• What to work on:
Copy out all lines of the listing below that hold "linejoin".
____ Data records
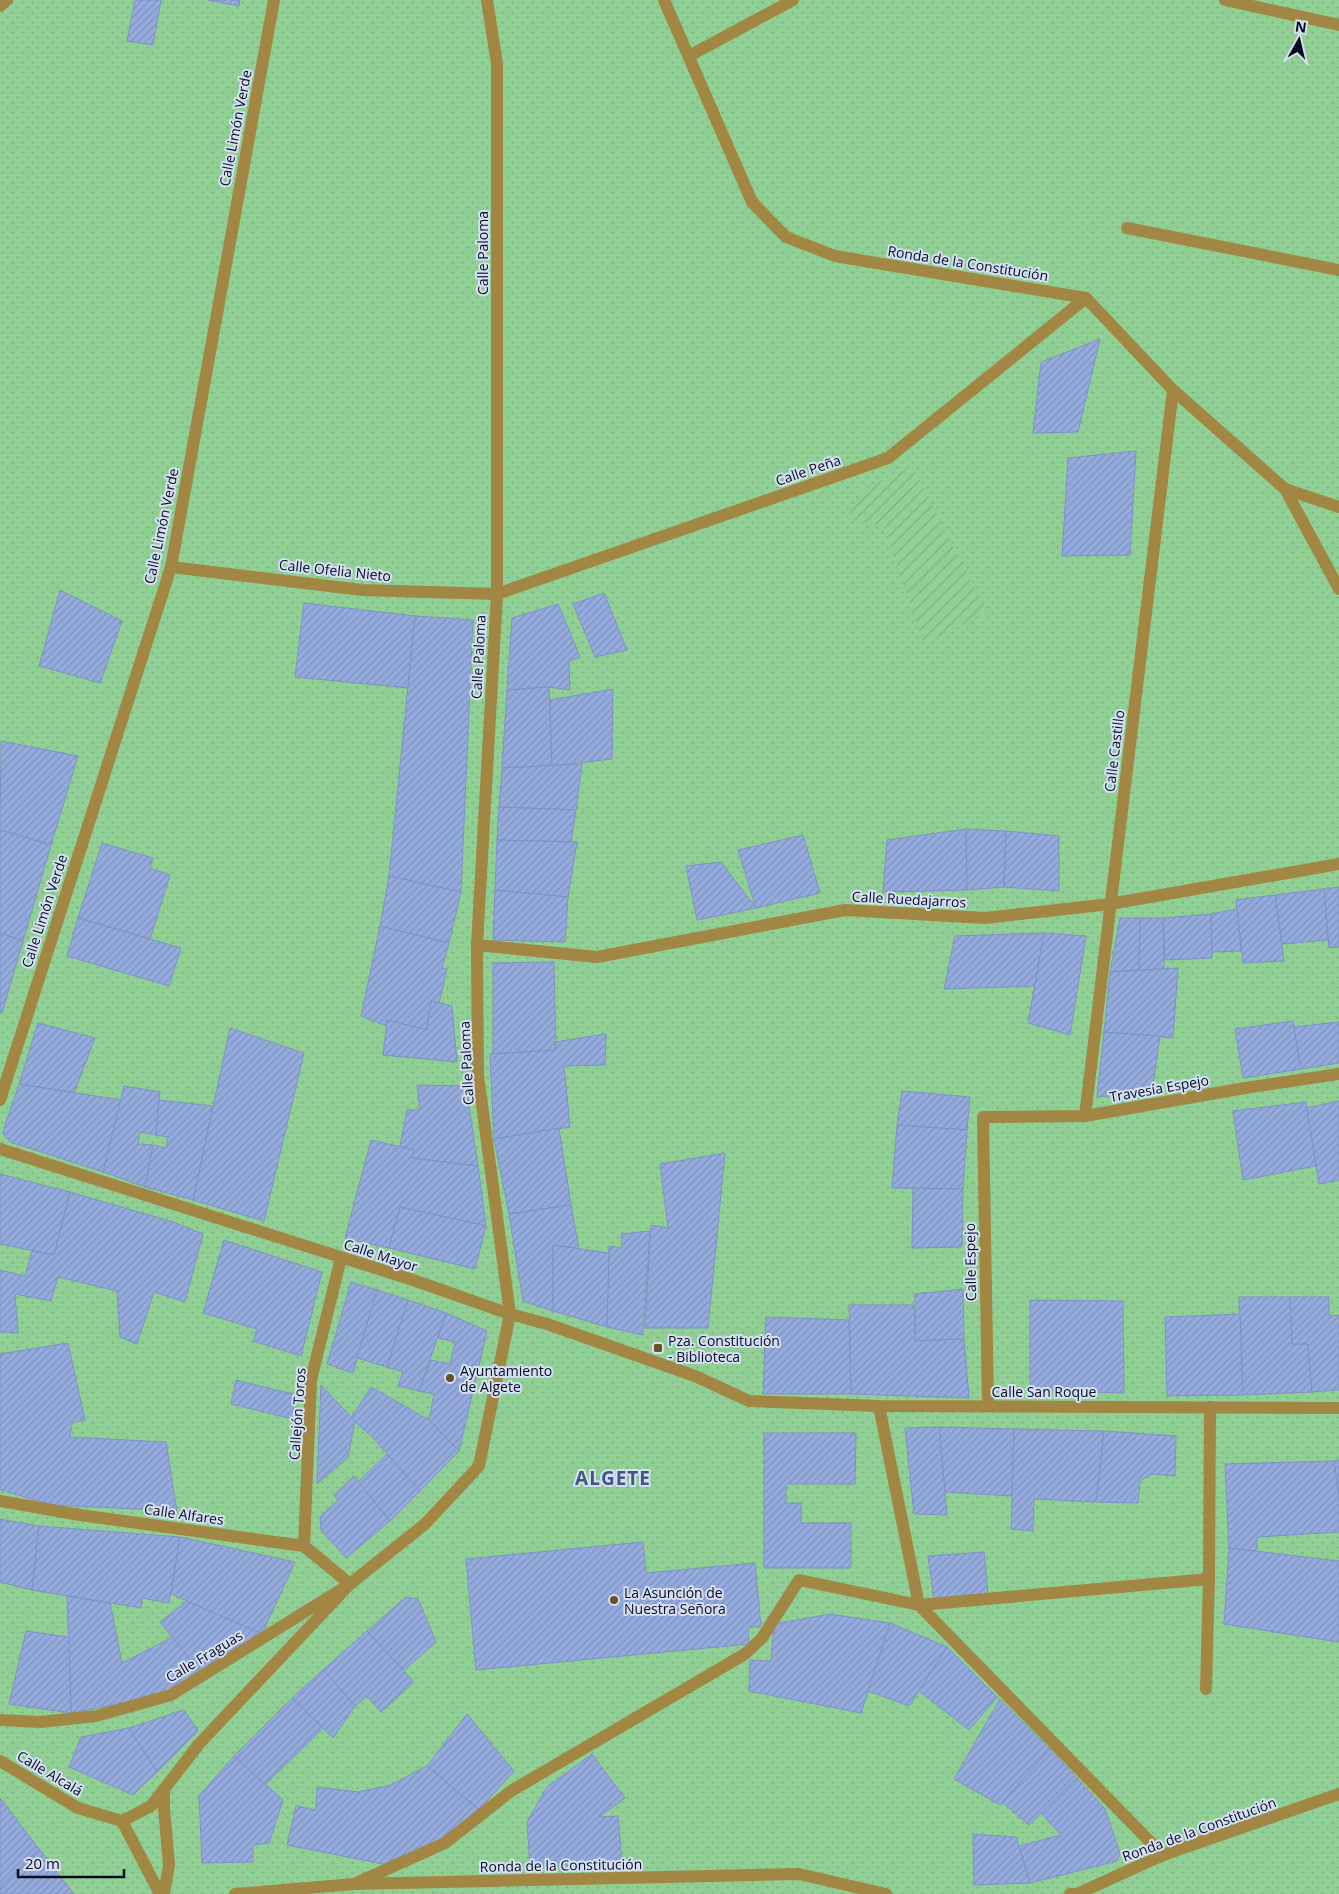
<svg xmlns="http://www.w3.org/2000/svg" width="1339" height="1894" viewBox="0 0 1339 1894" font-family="'Open Sans',sans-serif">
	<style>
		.grass { fill: url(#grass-dots) }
		.garden { fill: url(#garden-furrows) }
		.building { fill: url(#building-hatch); stroke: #7e93c4 }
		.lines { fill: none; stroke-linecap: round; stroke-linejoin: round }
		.minor { stroke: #a28643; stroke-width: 12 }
		.tertiary { stroke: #a28643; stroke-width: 12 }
		.poi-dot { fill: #685322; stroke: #d6e0f5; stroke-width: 2 }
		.labels { text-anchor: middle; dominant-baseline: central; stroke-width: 4; stroke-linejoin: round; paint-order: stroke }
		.street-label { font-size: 14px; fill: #060c1d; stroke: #d6e0f5 }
		.poi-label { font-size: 14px; fill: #060c1d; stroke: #d6e0f5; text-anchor: start }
		.district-label { font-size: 19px; font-weight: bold; letter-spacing: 1px; fill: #435582; stroke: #d6e0f5 }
	</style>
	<defs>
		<pattern id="grass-dots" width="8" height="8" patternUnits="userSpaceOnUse" patternTransform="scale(1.25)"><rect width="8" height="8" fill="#90d095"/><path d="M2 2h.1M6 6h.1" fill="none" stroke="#7bb180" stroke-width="1.8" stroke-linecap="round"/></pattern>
		<pattern id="garden-furrows" width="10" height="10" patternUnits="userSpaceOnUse" patternTransform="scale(1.25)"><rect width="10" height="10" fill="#90d095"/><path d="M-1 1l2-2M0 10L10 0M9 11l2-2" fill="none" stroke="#7bb180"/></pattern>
		<pattern id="building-hatch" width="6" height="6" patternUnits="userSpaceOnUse" patternTransform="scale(1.25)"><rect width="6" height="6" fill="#95abde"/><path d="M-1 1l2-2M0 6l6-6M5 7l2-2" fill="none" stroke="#7f92be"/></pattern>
	</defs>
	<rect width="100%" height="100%" fill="#c0d3fd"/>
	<rect class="grass" x="0" y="0" width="1339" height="1894"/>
	<path class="garden" d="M912,466L987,612L924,644L883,526L847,519L863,490Z"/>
	<g class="building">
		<path d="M135,0H161L153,45L127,41Z"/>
		<path d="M208,0H240L239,6Z"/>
		<path d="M1100,339L1078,432L1033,433L1041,362Z"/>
		<path d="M1136,451L1130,555L1062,556L1068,458Z"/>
		<path d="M60,590L122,621L100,683L39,666Z"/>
		<path d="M604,593L627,650L595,657L573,604Z"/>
		<path d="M304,603L415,616L408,688L295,677Z"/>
		<path d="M558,604L580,657L569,661L570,690L549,687L507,690L512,618Z"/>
		<path d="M415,616L473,620L461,892L389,876Z"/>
		<path d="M549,687L552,766L502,768L507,690Z"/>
		<path d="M613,689L612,759L552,766L550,700Z"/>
		<path d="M1,741L78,756L51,845L0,830Z"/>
		<path d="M582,764L576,810L499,807L502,768Z"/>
		<path d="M499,807L576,810L571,842L497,840Z"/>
		<path d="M966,829L967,890L883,892L887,840Z"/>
		<path d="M966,829L1006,831L1004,887L967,890Z"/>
		<path d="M0,830L51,845L23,941L0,933Z"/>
		<path d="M1006,831L1059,836V891L1004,887Z"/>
		<path d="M803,835L820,893L756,908L738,850Z"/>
		<path d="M497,840L577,842L568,897L495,890Z"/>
		<path d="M102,843L153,858L150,868L170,875L150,939L78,918Z"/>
		<path d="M721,862L756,908L697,920L686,866Z"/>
		<path d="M389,876L461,892L449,943L380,926Z"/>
		<path d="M1339,887V947L1329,948L1324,889Z"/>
		<path d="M1324,889L1328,940L1282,944L1275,895Z"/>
		<path d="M495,890L568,897L565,942L493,940Z"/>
		<path d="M1275,895L1284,961L1243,963L1236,900Z"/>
		<path d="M1237,909L1241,951L1212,952L1211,914Z"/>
		<path d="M1211,914L1212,958L1165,960L1163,918Z"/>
		<path d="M78,918L181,948L169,986L67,956Z"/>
		<path d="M1120,918H1140L1139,970L1110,972Z"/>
		<path d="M1140,918H1163L1164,969L1139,970Z"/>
		<path d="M380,926L449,943L442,968L447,969L439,1003L431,1001L427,1030L387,1020L386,1026L361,1016Z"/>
		<path d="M0,933L23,941L2,1013H0Z"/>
		<path d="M1044,933L1035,986L944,989L955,936Z"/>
		<path d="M1044,933L1086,936L1070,1035L1028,1023Z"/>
		<path d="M554,962L556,1050L493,1054V963Z"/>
		<path d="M1178,968L1173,1038L1104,1032L1110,972Z"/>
		<path d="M431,1001L452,1006L457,1062L383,1055L387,1020L427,1030Z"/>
		<path d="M1293,1021L1301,1069L1243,1078L1235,1029Z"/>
		<path d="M1339,1022V1063L1301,1069L1294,1027Z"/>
		<path d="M38,1023L95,1038L74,1093L19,1084Z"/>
		<path d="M230,1028L304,1053L264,1221L193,1200Z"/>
		<path d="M1104,1032L1160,1036L1152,1092L1097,1097Z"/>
		<path d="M606,1034L605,1065L564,1066L570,1127L494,1139L490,1054L556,1050L555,1042Z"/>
		<path d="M19,1084L121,1100L103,1172L10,1142L4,1135V1128Z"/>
		<path d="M417,1085L466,1086L478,1166L411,1158L414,1150L400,1146L407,1110H420Z"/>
		<path d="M124,1086L160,1092L156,1135L140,1132L138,1144L153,1145L145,1187L103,1172Z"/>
		<path d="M902,1091L970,1097L967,1130L897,1125Z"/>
		<path d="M159,1100L213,1106L193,1200L145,1187L153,1145L166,1148L168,1137L156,1135Z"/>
		<path d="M1339,1101V1180L1319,1184L1306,1108Z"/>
		<path d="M1306,1102L1316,1166L1243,1180L1233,1111Z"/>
		<path d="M897,1125L967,1130L963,1189L892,1188Z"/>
		<path d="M559,1128L571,1205L509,1214L494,1139Z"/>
		<path d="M371,1140L414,1150L411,1158L478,1166L486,1226L400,1207L389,1248L345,1238Z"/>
		<path d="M725,1153L708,1328H645L651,1225L668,1228L660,1164Z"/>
		<path d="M0,1174L70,1192L54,1255L0,1244Z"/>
		<path d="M913,1188L963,1189L962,1247L912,1248Z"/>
		<path d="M70,1192L173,1222L203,1234L185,1302L154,1292L137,1344L120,1337L117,1291L58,1277L51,1301L15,1294L18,1333L0,1332V1270L25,1276L32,1251L54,1255Z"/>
		<path d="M571,1205L579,1249L553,1245V1311L523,1301L509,1214Z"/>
		<path d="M400,1207L486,1226L475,1269L389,1248Z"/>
		<path d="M650,1231L643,1335L607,1327L609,1246L622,1248L621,1234Z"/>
		<path d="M224,1240L322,1272L301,1356L253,1341L257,1329L203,1313Z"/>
		<path d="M553,1245L609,1253L607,1327L553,1311Z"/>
		<path d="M351,1282L377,1290L353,1373L327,1364Z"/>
		<path d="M963,1289L964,1339L915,1341V1294Z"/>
		<path d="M377,1290L408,1300L387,1367L357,1358Z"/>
		<path d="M1239,1297H1290L1292,1344H1308L1312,1392L1243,1395Z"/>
		<path d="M1290,1297H1329V1316L1339,1315V1390L1312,1392L1308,1344H1292Z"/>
		<path d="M408,1300L446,1313L419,1391L398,1386L403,1372L387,1367Z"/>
		<path d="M1030,1300L1123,1301L1124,1393L1030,1390Z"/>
		<path d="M849,1305H914L915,1341L964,1339L969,1398L851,1394Z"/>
		<path d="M446,1313L487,1331L459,1451L429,1420L434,1394L419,1391L431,1360L450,1364L455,1342L438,1338Z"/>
		<path d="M1240,1314L1243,1395L1167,1396L1165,1317Z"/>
		<path d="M766,1317L849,1320L851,1394H763Z"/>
		<path d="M68,1343L85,1420L72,1423L70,1437L166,1442L177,1511L53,1505L0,1490V1354Z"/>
		<path d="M236,1380L292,1394L291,1397L297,1420L231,1404Z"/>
		<path d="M321,1385L355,1421L348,1457L317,1484Z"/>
		<path d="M371,1387L429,1420L459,1451L420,1491L372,1437L351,1418Z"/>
		<path d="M939,1427L1014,1429L1012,1496L945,1492Z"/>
		<path d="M939,1427L947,1515L914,1514L905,1428Z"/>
		<path d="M1014,1429L1104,1431L1096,1502L1034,1499L1033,1531L1011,1529Z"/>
		<path d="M1104,1431L1176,1436L1175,1476L1152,1474L1140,1481L1138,1503L1096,1502Z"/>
		<path d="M764,1433H856L855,1484H786V1503H801V1523H851V1568H764Z"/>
		<path d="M387,1454L420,1491L390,1521L358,1482Z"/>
		<path d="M1339,1460V1497L1334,1461Z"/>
		<path d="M1334,1461L1339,1497V1532L1257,1537L1256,1551L1229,1548L1225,1464Z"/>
		<path d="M354,1476L390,1521L346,1558L321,1530L320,1517L338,1500L334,1495Z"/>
		<path d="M0,1519L39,1526L32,1590L0,1582Z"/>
		<path d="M39,1526L180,1537L169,1603L142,1598L141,1608L32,1590Z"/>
		<path d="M180,1537L295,1562L262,1634L171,1594Z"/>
		<path d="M643,1542L646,1573L755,1563L761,1626L748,1628L749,1644L476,1670L466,1559Z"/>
		<path d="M1229,1548L1339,1561V1642L1224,1624Z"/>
		<path d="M984,1552L988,1595L934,1600L928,1556Z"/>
		<path d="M67,1596L110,1603L122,1663L173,1637L203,1675L178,1693L71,1713Z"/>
		<path d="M406,1597L418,1599L436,1642L403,1671L367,1631Z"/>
		<path d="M187,1601L262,1634L203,1675L160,1622Z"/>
		<path d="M830,1614L890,1623L861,1713L749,1691L750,1660L771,1661L774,1624Z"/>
		<path d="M890,1623L947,1647L909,1706L868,1691Z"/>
		<path d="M26,1631L69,1637L71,1713L9,1704Z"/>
		<path d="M367,1631L414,1682L381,1712L367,1696L355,1706L323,1670Z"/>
		<path d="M947,1647L997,1697L969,1730L919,1691Z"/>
		<path d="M323,1670L355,1706L333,1738L292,1698Z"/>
		<path d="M292,1698L323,1728L265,1785L234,1756Z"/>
		<path d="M1000,1699L1050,1749L1000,1805L954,1779Z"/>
		<path d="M184,1710L198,1731L157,1772L129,1728Z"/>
		<path d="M467,1714L514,1771L479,1810L427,1766Z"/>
		<path d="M129,1728L157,1772L133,1795L69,1767L81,1737Z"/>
		<path d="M1050,1749L1077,1778L1029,1825L1002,1802Z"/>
		<path d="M592,1754L625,1798L599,1817L618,1816L622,1862L530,1868L527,1822L547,1787Z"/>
		<path d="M234,1756L283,1800L269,1843L253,1845V1862L202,1863L199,1796Z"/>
		<path d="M427,1766L479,1810L439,1841L383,1864L287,1845L296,1806L316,1810L317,1787L358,1792L391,1785Z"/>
		<path d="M1077,1778L1105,1809L1120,1853L1117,1861L1030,1883L1019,1846L1061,1835L1041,1813Z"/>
		<path d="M0,1798L39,1849L0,1887Z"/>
		<path d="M973,1834L1016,1837L1030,1883L974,1885Z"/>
		<path d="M39,1849L74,1894H0V1887Z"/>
	</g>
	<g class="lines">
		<g class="minor">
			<path d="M664,0L752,202L786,237L835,256L1086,298L1173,390L1285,489L1339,507"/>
			<path d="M1225,0L1339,25"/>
			<path d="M0,6L7,0"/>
			<path d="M689,56L793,0"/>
			<path d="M1127,228L1339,270"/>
			<path d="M1285,489L1339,589"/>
			<path d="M171,567L362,590L497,594L888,458L1086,298"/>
			<path d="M477,945L597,957L845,910L985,918L1110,904L1339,864"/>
			<path d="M0,1100L171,567L274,0"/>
			<path d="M1085,1116L1173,390"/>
			<path d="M879,1406L919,1605L1163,1855"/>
			<path d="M988,1406L983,1117L1085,1116L1245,1088L1339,1074"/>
			<path d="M0,1501L80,1515L304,1546L350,1584L171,1695L96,1716L40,1722L0,1720"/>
			<path d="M304,1546L311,1380L341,1258"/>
			<path d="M1206,1689L1209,1579L1210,1407"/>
			<path d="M0,1761L78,1808L122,1821L160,1894"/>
			<path d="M122,1821L151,1806L199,1744L350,1584L425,1524L479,1466L510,1314L478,1075L477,945L497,594V64L487,0"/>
			<path d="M354,1884L445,1843L511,1791L745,1654L762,1638L799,1580L919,1605L1209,1579"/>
			<path d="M164,1894L169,1865L164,1809V1789"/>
			<path d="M235,1894L354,1884L799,1874L886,1894"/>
			<path d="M1070,1894H1077L1163,1855L1339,1794"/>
		</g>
		<path class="tertiary" d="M0,1149L413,1280L510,1314L547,1324L695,1376L749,1401L879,1406L1339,1408"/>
	</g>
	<g class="poi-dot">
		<rect x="653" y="1343" width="10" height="10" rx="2.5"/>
		<circle cx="450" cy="1378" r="5"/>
		<circle cx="614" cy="1600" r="5"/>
	</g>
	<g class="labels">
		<g class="street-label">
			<text transform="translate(235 128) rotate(-79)">Calle Limón Verde</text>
			<text transform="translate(482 253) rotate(-90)">Calle Paloma</text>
			<text transform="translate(968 263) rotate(9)">Ronda de la Constitución</text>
			<text transform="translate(808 470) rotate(-19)">Calle Peña</text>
			<text transform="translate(161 526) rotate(-78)">Calle Limón Verde</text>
			<text transform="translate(335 570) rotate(6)">Calle Ofelia Nieto</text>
			<text transform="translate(478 657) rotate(-87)">Calle Paloma</text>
			<text transform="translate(1114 751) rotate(-83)">Calle Castillo</text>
			<text transform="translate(909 899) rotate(3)">Calle Ruedajarros</text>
			<text transform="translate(44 911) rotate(-72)">Calle Limón Verde</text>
			<text transform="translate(466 1063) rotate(-93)">Calle Paloma</text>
			<text transform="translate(1159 1088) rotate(-10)">Travesía Espejo</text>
			<text transform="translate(381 1255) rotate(18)">Calle Mayor</text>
			<text transform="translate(970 1262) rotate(-91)">Calle Espejo</text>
			<text x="1044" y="1391">Calle San Roque</text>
			<text transform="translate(297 1414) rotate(-86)">Callejón Toros</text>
			<text transform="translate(184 1514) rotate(8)">Calle Alfares</text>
			<text transform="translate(204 1656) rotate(-31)">Calle Fraguas</text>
			<text transform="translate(50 1773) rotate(31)">Calle Alcalá</text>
			<text transform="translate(1199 1829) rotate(-20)">Ronda de la Constitución</text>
			<text transform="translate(561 1865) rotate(-1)">Ronda de la Constitución</text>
		</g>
		<g class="poi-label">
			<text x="668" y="1340">Pza. Constitución<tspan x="668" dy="16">- Biblioteca</tspan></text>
			<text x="460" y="1370">Ayuntamiento<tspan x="460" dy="16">de Algete</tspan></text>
			<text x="624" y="1592">La Asunción de<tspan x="624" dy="16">Nuestra Señora</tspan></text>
		</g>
		<g class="district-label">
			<text x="613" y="1478">ALGETE</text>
		</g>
	</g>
	<g transform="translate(1299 40) rotate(8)" stroke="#d6e0f5" stroke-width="4" paint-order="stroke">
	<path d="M0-4L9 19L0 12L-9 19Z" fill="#060c1d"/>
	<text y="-8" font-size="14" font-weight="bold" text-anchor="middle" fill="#060c1d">N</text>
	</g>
	<path d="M18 1869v8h106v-8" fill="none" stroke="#060c1d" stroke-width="2.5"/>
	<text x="25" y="1869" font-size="15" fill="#060c1d" stroke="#d6e0f5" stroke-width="4" paint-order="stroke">20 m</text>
</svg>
________
• Solution below:
		.lines { fill: none; stroke-linecap: round; stroke-linejoin: round }
		.labels { text-anchor: middle; dominant-baseline: central; stroke-width: 4; stroke-linejoin: round; paint-order: stroke }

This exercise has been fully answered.